Single-celled life has ruled this planet for three billion years. They are also ruling us, at the global scale by carbon cycling and atmospheric gas exchange, down to the individual scale by living in and on our bodies, either friendly as commensals, or aggressively as pathogens. In your gut there are billions of bacteria processing the food while taking tidbits for themselves. Some of these bugs work for the common good including the host (– that’s you!), some are just there on a quick visit, and some are interfering with the other microbes or you. Recent research show how intricate the microbiome of the gut is, and how important the composition of it is for our health. The ever-decreasing costs for DNA-sequencing have sparked a new branch of microbiology research. Some believe we are the doorsteps of a revolution in medicine, while others think it is snake oil.

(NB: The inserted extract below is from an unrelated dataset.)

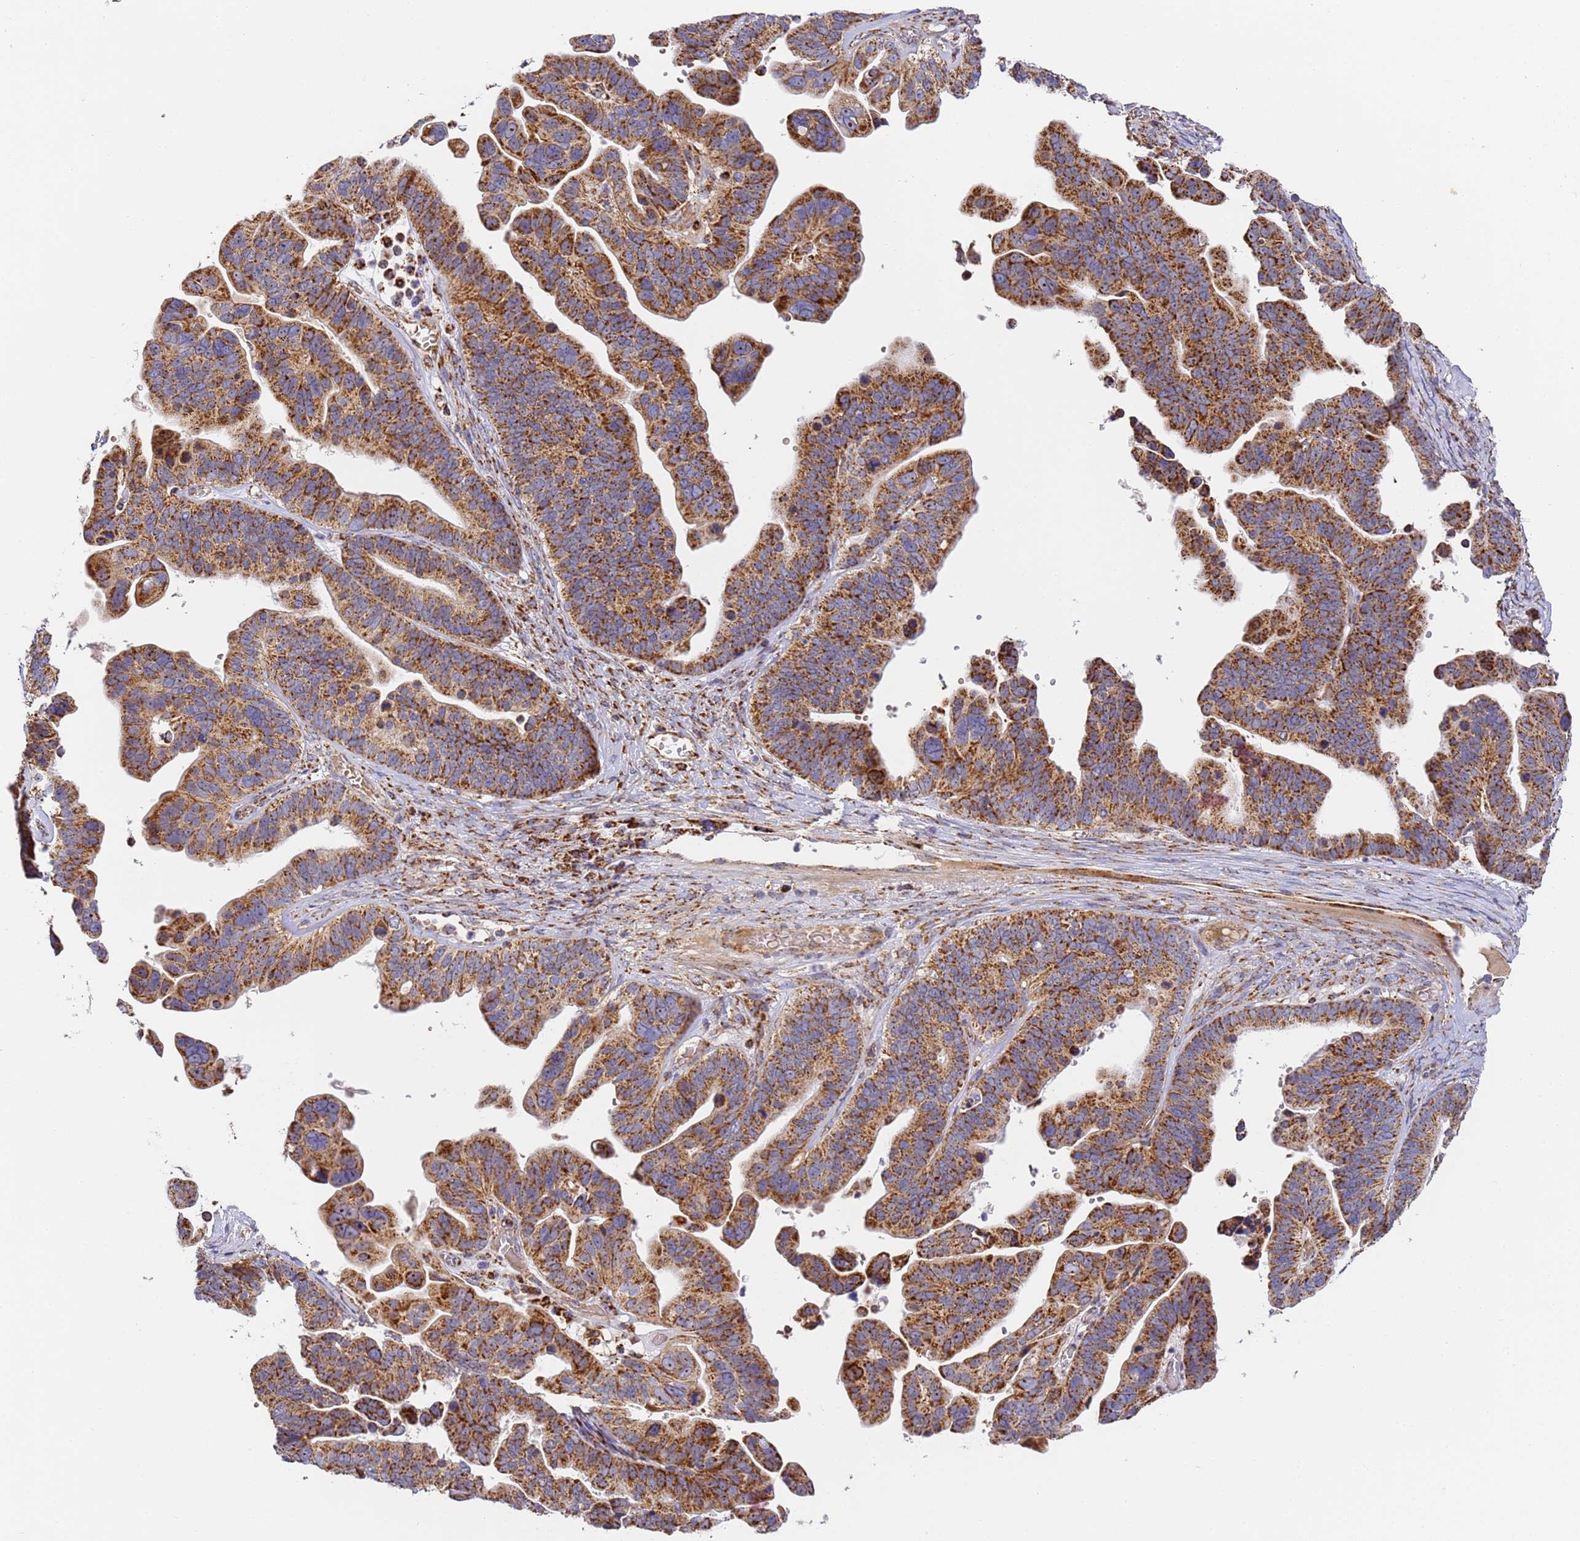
{"staining": {"intensity": "strong", "quantity": ">75%", "location": "cytoplasmic/membranous,nuclear"}, "tissue": "ovarian cancer", "cell_type": "Tumor cells", "image_type": "cancer", "snomed": [{"axis": "morphology", "description": "Cystadenocarcinoma, serous, NOS"}, {"axis": "topography", "description": "Ovary"}], "caption": "Protein analysis of ovarian cancer (serous cystadenocarcinoma) tissue reveals strong cytoplasmic/membranous and nuclear expression in approximately >75% of tumor cells.", "gene": "FRG2C", "patient": {"sex": "female", "age": 56}}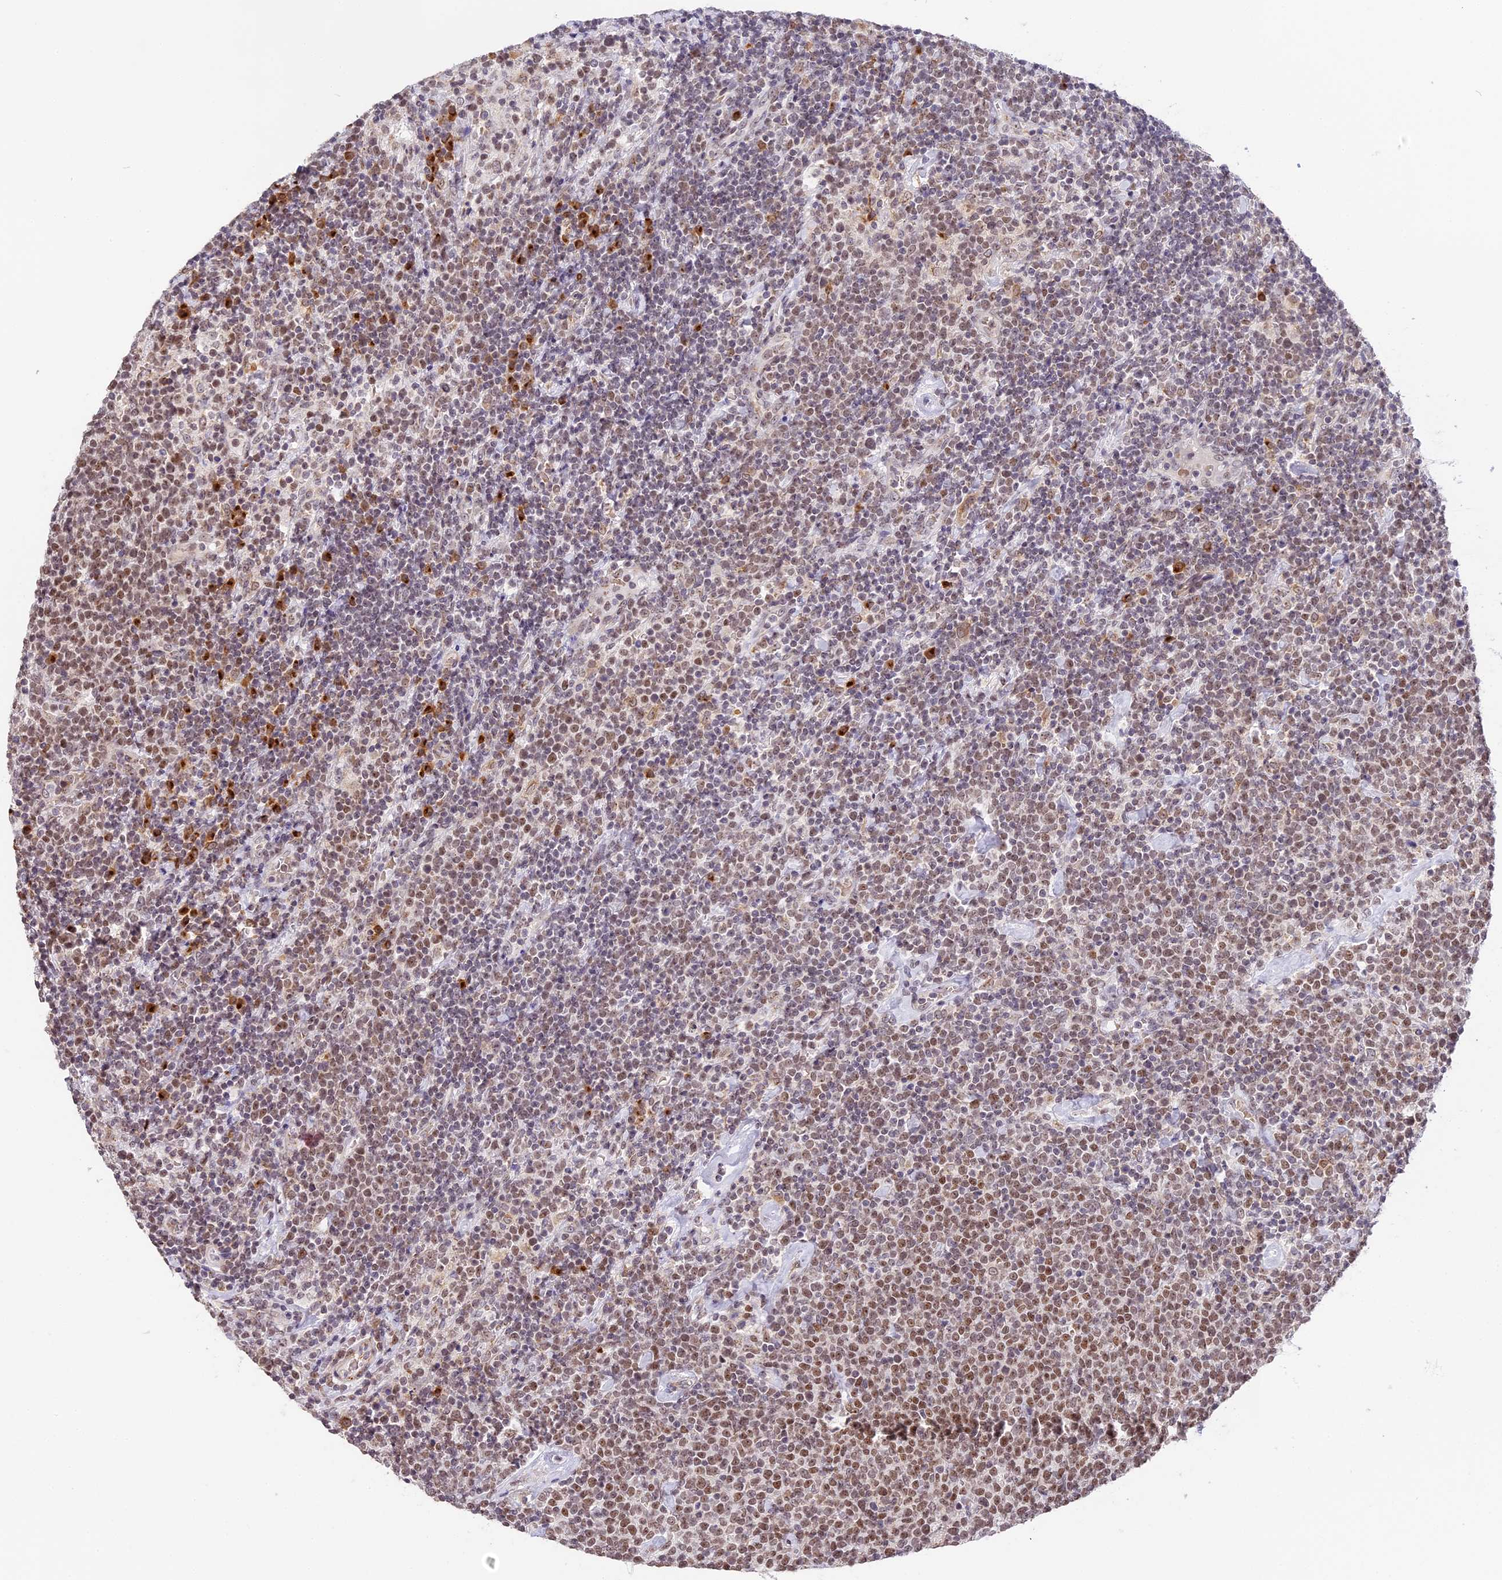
{"staining": {"intensity": "moderate", "quantity": "25%-75%", "location": "nuclear"}, "tissue": "lymphoma", "cell_type": "Tumor cells", "image_type": "cancer", "snomed": [{"axis": "morphology", "description": "Malignant lymphoma, non-Hodgkin's type, High grade"}, {"axis": "topography", "description": "Lymph node"}], "caption": "Immunohistochemistry (IHC) of lymphoma shows medium levels of moderate nuclear expression in approximately 25%-75% of tumor cells. (Brightfield microscopy of DAB IHC at high magnification).", "gene": "HEATR5B", "patient": {"sex": "male", "age": 61}}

What all can agree on, at least, is that the potential for interactions between microorganisms is nearly endless, but that we need to start addressing them to get a hold on disease epidemiology. A bug we have worked a lot with over the years is Campylobacter jejuni. This bug, also known as the ‘chicken bug’, is a major human pathogen. It rarely kills, but it affects many, many people. A common figure says that 1% of the human population in the US is infected with C. jejuni per year. Yes, per year! If you ever have had campylobacteriosis you are likely to remember it. Profuse diarrhea, vomiting and stomach pains are unpleasant, but common symptoms. Folks get sick, stay home from work or school, and some may need to seek health care. A few percent become hospitalized, and a fraction develops sequelae including paralytic symptoms. Recent research suggests that the exposure is higher than the 1% figure. Perhaps as high as 8% of the population per year, but that many infections don’t give symptoms.

Anatomy of an amoeba (image by Pearson Scott Foresman, via Wikimedia Commons)

Anatomy of an amoeba (image by Pearson Scott Foresman, via Wikimedia Commons)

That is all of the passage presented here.